* _DATA FOR THIS EXERCISE_:
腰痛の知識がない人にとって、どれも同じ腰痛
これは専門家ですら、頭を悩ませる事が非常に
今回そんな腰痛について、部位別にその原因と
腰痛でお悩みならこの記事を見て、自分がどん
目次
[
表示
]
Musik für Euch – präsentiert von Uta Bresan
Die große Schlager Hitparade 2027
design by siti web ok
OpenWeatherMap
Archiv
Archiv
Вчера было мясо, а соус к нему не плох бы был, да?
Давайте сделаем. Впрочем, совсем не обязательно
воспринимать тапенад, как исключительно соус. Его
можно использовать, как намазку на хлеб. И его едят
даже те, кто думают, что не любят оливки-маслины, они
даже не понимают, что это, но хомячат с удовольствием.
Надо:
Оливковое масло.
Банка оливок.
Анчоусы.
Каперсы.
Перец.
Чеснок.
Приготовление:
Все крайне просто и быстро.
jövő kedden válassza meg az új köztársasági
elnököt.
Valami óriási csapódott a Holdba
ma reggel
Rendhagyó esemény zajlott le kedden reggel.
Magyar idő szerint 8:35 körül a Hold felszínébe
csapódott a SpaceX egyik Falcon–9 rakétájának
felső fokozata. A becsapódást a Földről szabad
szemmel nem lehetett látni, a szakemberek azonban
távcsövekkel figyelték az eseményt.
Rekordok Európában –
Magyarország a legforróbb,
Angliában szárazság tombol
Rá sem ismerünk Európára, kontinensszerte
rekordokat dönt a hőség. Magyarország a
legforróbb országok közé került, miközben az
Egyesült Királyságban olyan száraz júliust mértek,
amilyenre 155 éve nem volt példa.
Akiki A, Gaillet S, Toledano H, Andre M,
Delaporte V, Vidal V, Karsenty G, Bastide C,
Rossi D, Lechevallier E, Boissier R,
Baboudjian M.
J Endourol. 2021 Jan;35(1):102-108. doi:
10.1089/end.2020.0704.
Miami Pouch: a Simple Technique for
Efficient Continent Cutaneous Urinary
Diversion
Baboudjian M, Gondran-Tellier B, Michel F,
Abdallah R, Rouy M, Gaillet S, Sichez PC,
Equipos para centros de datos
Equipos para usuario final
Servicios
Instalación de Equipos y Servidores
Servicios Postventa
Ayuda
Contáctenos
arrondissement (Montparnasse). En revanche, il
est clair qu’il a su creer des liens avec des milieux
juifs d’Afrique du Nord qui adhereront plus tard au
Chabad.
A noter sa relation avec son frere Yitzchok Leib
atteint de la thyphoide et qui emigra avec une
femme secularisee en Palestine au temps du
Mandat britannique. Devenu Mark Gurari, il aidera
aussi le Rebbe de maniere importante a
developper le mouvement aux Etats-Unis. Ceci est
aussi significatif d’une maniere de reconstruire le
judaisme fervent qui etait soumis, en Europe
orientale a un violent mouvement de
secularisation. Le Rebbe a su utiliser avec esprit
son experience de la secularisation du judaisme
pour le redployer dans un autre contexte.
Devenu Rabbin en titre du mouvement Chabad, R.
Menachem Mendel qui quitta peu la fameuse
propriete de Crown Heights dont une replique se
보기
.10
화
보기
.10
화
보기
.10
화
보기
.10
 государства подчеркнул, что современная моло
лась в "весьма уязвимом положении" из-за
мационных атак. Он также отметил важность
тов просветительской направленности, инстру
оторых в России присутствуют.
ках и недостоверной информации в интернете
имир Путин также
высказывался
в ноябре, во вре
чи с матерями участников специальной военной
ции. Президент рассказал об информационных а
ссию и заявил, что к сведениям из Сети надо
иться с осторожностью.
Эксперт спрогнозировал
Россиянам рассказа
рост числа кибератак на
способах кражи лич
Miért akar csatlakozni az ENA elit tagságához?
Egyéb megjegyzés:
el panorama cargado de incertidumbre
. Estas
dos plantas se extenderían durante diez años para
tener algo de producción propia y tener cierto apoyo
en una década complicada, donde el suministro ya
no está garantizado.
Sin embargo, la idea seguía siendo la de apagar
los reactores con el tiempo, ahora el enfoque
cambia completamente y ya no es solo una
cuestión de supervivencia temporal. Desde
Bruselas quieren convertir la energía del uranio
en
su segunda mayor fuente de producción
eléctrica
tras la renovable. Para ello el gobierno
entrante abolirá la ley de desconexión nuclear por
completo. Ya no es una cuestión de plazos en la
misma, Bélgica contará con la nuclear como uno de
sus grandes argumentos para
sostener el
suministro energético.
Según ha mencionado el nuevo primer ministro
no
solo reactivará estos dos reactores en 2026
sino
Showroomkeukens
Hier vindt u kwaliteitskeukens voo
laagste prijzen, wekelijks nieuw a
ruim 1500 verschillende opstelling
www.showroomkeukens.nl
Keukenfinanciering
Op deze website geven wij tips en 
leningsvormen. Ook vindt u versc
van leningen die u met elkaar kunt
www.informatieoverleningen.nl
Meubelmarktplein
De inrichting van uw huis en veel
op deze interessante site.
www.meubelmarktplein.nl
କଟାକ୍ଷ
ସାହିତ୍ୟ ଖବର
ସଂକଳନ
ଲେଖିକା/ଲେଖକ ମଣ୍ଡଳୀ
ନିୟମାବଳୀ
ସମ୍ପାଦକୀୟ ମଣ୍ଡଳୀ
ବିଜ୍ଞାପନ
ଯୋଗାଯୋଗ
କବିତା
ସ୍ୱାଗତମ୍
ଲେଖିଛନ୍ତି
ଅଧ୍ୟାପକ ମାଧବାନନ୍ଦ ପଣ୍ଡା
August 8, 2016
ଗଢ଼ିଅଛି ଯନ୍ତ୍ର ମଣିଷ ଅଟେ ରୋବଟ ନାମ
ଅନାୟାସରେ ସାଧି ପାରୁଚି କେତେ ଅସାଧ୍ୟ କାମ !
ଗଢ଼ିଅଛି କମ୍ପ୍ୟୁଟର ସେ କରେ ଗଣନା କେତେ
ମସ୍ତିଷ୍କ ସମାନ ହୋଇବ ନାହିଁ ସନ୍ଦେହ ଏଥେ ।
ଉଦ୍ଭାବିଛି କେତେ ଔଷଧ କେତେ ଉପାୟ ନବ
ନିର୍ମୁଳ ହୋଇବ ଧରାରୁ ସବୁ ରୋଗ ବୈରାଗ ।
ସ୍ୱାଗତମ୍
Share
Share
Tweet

* _ASSIGNMENT_: Render the lines running from the start of the items through the line that contains "воспринимать тапенад, как", inclusive, as a JSON list of strings, one string per line, leaving out any blank lines.

* _EXERCISE OUTPUT_:
[
  "腰痛の知識がない人にとって、どれも同じ腰痛",
  "これは専門家ですら、頭を悩ませる事が非常に",
  "今回そんな腰痛について、部位別にその原因と",
  "腰痛でお悩みならこの記事を見て、自分がどん",
  "目次",
  "[",
  "表示",
  "]",
  "Musik für Euch – präsentiert von Uta Bresan",
  "Die große Schlager Hitparade 2027",
  "design by siti web ok",
  "OpenWeatherMap",
  "Archiv",
  "Archiv",
  "Вчера было мясо, а соус к нему не плох бы был, да?",
  "Давайте сделаем. Впрочем, совсем не обязательно",
  "воспринимать тапенад, как исключительно соус. Его"
]